Here are the results after reboot. I noticed the IP is still all zeros? Is that because the first command I typed was "not found?"

Microsoft Windows XP [Version 5.1.2600]
(C) Copyright 1985-2001 Microsoft Corp.

C:\Documents and Settings\Frank>ipconfig/all

Windows IP Configuration

Host Name . . . . . . . . . . . . : D947Z321
Primary Dns Suffix . . . . . . . :
Node Type . . . . . . . . . . . . : Hybrid
IP Routing Enabled. . . . . . . . : No
WINS Proxy Enabled. . . . . . . . : No

Ethernet adapter Local Area Connection:

Connection-specific DNS Suffix . : myhome.westell.com
Description . . . . . . . . . . . : 3Com 3C920 Integrated Fast Ethernet
Controller (3C905C-TX Compatible)
Physical Address. . . . . . . . . : 00-0B-DB-14-BD-C8
Dhcp Enabled. . . . . . . . . . . : Yes
Autoconfiguration Enabled . . . . : Yes
IP Address. . . . . . . . . . . . : 0.0.0.0
Subnet Mask . . . . . . . . . . . : 0.0.0.0
Default Gateway . . . . . . . . . :
DHCP Server . . . . . . . . . . . : 192.168.1.1
DNS Servers . . . . . . . . . . . : 192.168.1.1
192.168.1.1

C:\Documents and Settings\Frank>


----------



## frank1492 (Nov 4, 2006)

■ **WHAT YOU ARE ASKED TO DO**: Resume the forum thread about the all-zeros IP address, continuing after its last line.

■ **Dataset records**:
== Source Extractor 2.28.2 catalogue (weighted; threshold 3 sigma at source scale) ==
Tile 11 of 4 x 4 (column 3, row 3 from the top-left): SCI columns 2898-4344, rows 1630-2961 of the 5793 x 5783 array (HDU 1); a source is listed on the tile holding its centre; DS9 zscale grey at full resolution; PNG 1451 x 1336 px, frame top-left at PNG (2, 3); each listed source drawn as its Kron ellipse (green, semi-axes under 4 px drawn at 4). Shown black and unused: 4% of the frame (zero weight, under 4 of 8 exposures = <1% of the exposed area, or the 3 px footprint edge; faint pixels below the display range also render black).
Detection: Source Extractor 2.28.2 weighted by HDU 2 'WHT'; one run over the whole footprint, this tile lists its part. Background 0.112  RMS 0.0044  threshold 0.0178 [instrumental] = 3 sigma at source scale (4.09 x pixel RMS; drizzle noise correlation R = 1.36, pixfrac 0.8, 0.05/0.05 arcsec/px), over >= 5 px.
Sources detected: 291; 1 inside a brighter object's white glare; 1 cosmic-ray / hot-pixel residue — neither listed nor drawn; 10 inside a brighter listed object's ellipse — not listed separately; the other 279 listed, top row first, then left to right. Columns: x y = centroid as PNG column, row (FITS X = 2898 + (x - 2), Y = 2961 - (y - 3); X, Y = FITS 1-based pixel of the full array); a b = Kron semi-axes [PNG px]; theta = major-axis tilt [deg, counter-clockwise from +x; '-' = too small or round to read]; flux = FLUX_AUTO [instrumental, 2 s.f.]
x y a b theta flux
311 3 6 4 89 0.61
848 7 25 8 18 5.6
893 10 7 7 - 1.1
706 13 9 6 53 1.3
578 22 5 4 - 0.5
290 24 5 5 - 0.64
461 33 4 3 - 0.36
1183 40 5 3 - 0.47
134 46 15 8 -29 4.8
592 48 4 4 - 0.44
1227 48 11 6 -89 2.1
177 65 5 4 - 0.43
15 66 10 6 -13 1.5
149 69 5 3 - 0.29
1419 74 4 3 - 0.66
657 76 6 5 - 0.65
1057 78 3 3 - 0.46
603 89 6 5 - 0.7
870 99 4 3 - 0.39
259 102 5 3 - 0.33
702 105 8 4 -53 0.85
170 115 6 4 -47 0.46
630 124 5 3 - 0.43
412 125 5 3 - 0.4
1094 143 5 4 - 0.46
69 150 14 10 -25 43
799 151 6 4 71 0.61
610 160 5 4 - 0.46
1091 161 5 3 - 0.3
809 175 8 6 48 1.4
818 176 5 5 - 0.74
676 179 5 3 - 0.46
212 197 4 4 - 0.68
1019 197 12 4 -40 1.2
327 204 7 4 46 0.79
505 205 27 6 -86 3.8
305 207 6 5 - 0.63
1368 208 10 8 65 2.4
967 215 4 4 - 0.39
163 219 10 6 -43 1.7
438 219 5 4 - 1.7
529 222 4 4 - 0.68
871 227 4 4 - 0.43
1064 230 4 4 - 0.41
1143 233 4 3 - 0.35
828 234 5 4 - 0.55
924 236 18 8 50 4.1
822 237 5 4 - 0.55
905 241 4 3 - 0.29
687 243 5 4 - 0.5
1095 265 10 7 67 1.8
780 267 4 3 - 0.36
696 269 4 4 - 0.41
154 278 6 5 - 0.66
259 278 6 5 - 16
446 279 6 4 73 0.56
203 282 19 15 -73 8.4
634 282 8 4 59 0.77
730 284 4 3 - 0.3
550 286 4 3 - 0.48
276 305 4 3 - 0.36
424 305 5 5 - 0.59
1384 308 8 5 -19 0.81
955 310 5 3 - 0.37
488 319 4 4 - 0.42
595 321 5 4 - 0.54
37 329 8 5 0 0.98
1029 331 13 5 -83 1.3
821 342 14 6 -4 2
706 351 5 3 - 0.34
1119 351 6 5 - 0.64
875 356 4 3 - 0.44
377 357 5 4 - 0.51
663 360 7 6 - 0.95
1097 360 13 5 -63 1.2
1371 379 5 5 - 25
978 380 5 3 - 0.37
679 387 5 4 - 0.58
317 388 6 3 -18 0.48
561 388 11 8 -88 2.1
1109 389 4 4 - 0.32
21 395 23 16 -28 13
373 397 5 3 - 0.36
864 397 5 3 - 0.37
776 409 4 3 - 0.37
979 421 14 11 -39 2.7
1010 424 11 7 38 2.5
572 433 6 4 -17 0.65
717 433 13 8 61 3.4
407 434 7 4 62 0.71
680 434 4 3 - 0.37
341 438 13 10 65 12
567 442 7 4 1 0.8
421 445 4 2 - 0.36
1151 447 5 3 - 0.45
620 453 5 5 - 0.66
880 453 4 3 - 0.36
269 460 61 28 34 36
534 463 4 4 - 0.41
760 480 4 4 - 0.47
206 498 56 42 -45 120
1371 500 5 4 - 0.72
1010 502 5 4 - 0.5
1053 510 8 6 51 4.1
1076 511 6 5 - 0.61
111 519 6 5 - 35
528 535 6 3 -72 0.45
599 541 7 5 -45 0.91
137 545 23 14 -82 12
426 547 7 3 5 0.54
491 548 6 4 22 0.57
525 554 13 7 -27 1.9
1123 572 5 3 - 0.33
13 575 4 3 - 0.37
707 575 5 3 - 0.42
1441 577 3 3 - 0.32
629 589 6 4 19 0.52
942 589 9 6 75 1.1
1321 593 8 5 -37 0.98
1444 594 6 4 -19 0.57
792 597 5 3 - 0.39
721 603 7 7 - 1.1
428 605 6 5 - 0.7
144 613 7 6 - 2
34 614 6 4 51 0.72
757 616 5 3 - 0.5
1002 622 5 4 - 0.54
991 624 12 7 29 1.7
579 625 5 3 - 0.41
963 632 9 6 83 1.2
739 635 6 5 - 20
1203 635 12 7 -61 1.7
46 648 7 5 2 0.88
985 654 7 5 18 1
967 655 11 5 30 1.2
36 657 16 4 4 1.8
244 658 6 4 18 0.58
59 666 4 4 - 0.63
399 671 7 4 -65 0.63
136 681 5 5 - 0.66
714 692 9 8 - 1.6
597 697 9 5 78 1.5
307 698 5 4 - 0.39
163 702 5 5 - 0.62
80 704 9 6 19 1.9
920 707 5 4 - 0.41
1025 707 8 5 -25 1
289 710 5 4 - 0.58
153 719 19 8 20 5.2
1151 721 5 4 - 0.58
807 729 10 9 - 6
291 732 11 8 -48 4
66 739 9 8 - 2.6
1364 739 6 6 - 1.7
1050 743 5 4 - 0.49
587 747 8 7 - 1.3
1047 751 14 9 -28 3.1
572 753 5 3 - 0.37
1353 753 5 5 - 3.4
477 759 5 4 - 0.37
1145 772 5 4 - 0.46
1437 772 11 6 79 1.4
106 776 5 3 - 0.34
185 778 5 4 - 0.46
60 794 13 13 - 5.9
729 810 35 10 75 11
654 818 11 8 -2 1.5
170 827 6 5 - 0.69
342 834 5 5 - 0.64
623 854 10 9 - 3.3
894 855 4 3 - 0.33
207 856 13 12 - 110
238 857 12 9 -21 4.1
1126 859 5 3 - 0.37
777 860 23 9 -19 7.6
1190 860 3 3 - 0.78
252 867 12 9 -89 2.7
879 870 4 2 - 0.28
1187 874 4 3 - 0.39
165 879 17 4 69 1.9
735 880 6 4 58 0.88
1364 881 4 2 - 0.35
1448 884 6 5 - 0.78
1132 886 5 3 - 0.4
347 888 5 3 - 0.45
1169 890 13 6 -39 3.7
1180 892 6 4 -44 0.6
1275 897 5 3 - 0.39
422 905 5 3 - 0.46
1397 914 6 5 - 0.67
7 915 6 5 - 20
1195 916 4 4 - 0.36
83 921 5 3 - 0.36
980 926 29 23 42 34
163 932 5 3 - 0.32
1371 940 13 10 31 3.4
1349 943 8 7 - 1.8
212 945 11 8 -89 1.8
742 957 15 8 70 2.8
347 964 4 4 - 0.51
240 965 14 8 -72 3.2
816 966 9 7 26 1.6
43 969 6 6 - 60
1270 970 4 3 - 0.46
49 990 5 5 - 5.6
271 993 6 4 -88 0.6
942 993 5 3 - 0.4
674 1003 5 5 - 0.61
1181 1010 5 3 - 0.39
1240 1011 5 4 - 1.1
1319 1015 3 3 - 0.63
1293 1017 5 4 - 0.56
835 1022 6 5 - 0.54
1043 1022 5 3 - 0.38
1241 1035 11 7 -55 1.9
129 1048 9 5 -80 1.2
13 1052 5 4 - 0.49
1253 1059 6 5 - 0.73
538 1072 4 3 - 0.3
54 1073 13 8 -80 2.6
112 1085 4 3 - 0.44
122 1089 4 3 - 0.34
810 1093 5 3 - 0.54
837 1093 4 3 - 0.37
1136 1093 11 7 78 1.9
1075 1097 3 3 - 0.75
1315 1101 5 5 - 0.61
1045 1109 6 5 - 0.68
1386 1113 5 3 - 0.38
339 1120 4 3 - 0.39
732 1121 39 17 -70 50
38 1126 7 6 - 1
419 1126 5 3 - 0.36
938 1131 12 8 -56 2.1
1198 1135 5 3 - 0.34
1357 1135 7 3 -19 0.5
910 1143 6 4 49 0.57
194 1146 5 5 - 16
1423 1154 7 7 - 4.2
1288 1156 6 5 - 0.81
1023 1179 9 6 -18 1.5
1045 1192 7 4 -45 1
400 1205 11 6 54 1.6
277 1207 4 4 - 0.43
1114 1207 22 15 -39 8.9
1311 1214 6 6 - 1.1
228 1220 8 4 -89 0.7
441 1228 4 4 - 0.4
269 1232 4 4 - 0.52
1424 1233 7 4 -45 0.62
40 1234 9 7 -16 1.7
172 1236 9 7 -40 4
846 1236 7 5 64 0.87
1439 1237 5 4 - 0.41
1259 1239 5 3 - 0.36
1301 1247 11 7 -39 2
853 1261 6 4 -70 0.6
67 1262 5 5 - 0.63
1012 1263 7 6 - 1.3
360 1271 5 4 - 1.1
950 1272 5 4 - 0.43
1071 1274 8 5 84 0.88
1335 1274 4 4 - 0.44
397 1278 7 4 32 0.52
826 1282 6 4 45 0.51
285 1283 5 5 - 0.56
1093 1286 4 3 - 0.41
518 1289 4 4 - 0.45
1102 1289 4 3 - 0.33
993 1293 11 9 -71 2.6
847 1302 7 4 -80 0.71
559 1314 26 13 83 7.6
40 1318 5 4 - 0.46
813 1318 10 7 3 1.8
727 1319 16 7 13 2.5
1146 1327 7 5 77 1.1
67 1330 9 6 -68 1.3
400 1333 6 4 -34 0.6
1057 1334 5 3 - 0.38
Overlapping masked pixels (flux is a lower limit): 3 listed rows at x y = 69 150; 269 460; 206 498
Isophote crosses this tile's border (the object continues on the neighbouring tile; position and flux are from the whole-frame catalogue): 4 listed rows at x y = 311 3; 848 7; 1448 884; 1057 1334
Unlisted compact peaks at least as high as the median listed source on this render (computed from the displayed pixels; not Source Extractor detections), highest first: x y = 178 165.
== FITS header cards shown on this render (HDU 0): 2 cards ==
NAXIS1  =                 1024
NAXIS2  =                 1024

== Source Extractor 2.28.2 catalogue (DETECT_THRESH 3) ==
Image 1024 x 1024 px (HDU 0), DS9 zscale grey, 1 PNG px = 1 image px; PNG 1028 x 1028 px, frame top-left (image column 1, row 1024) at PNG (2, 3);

■ **TASK ANSWER**:
I have learned that I apparently need SP2 to use the "netsh winsock reset catalog" command that wasn't found.
When I type "winver" at the cmd prompt, I'm told I have SP1, but when I go to the Microsoft site, there is a message that I already have SP2 installed! So which is correct?
I guess we can't go farther unless this question is answered. I don't look forward to having to download SP2 using dialup!


----------



## JohnWill (Oct 19, 2002)

Well, the WINSOCK entries are different for SP2 over previous versions of XP, so we would like to know which one we're fixing.  You can install SP2 over itself.

I suspect that some repair has removed SP2, that's the only thing I can imagine.


----------



## TerryNet (Mar 23, 2005)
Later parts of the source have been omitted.